▸ EXERCISE
If an entry below holds a picture, skip the picture and copy everything else exactly.

□ □ □ □

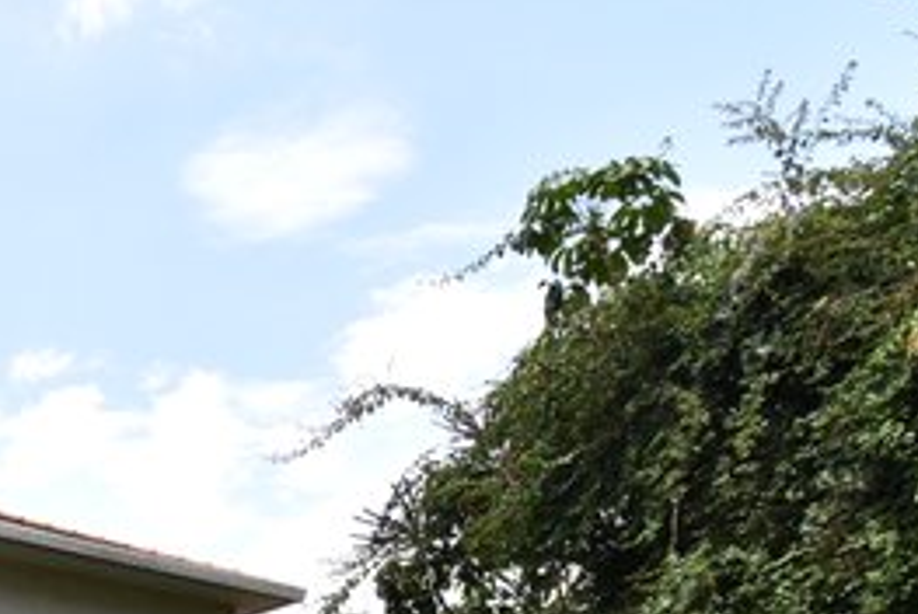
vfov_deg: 22.1
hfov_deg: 33.1
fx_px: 1251
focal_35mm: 49
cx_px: -182
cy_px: 959
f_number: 8
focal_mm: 10
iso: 100
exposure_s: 1/100
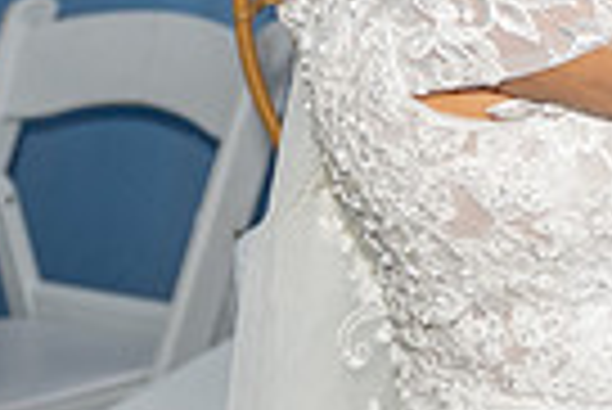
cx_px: 1584
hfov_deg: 10.3
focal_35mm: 165
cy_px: -145
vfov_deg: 8.2
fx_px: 2808
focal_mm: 24
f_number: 3.5
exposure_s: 1/125
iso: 250
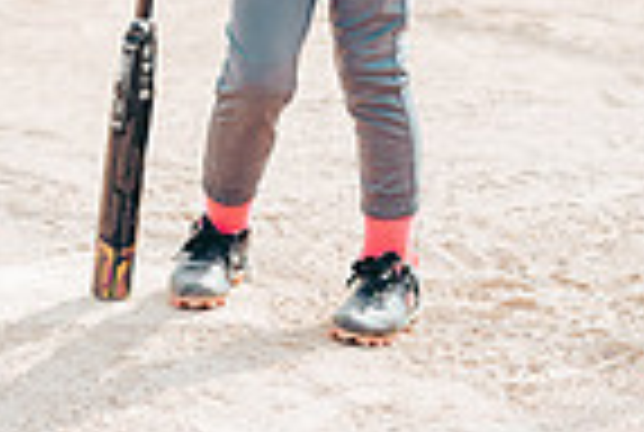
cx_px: 311
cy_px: -230
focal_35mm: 267
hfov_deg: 7.7
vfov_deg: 5.1
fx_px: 4786
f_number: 2.8
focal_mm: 85
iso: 160
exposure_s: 1/1000
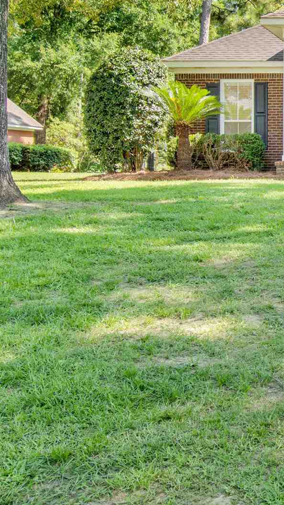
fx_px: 737
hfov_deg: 17.9
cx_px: 498
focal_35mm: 55
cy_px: 182
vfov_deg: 37.6
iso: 200
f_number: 11
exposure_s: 1/80
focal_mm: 18
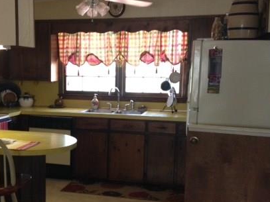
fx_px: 429
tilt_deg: -9.1
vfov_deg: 26.5
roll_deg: -1.2
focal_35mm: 55
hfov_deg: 34.6
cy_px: 125
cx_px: 88
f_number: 2.4
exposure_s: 1/20
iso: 160
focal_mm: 4.28
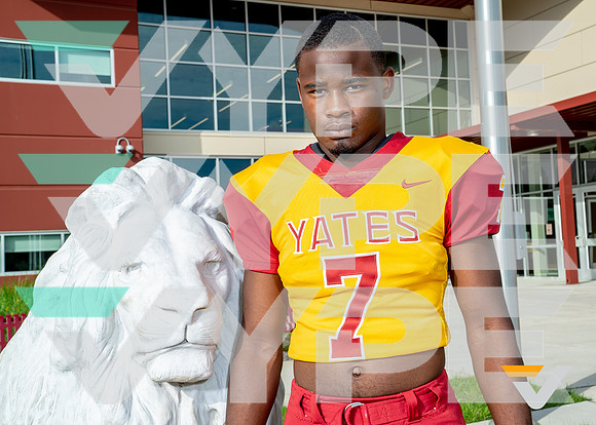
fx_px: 807
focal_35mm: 48
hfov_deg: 40.5
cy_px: 200
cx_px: 338
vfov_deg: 29.5
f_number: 11
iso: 100
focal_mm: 43
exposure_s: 1/160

□ □ □ □

▸ ANSWER SECTION
vfov_deg: 22.1
hfov_deg: 33.1
fx_px: 1251
focal_35mm: 49
cx_px: -182
cy_px: 959
f_number: 8
focal_mm: 10
iso: 100
exposure_s: 1/100
cx_px: 1584
hfov_deg: 10.3
focal_35mm: 165
cy_px: -145
vfov_deg: 8.2
fx_px: 2808
focal_mm: 24
f_number: 3.5
exposure_s: 1/125
iso: 250
cx_px: 311
cy_px: -230
focal_35mm: 267
hfov_deg: 7.7
vfov_deg: 5.1
fx_px: 4786
f_number: 2.8
focal_mm: 85
iso: 160
exposure_s: 1/1000
fx_px: 737
hfov_deg: 17.9
cx_px: 498
focal_35mm: 55
cy_px: 182
vfov_deg: 37.6
iso: 200
f_number: 11
exposure_s: 1/80
focal_mm: 18
fx_px: 429
tilt_deg: -9.1
vfov_deg: 26.5
roll_deg: -1.2
focal_35mm: 55
hfov_deg: 34.6
cy_px: 125
cx_px: 88
f_number: 2.4
exposure_s: 1/20
iso: 160
focal_mm: 4.28
fx_px: 807
focal_35mm: 48
hfov_deg: 40.5
cy_px: 200
cx_px: 338
vfov_deg: 29.5
f_number: 11
iso: 100
focal_mm: 43
exposure_s: 1/160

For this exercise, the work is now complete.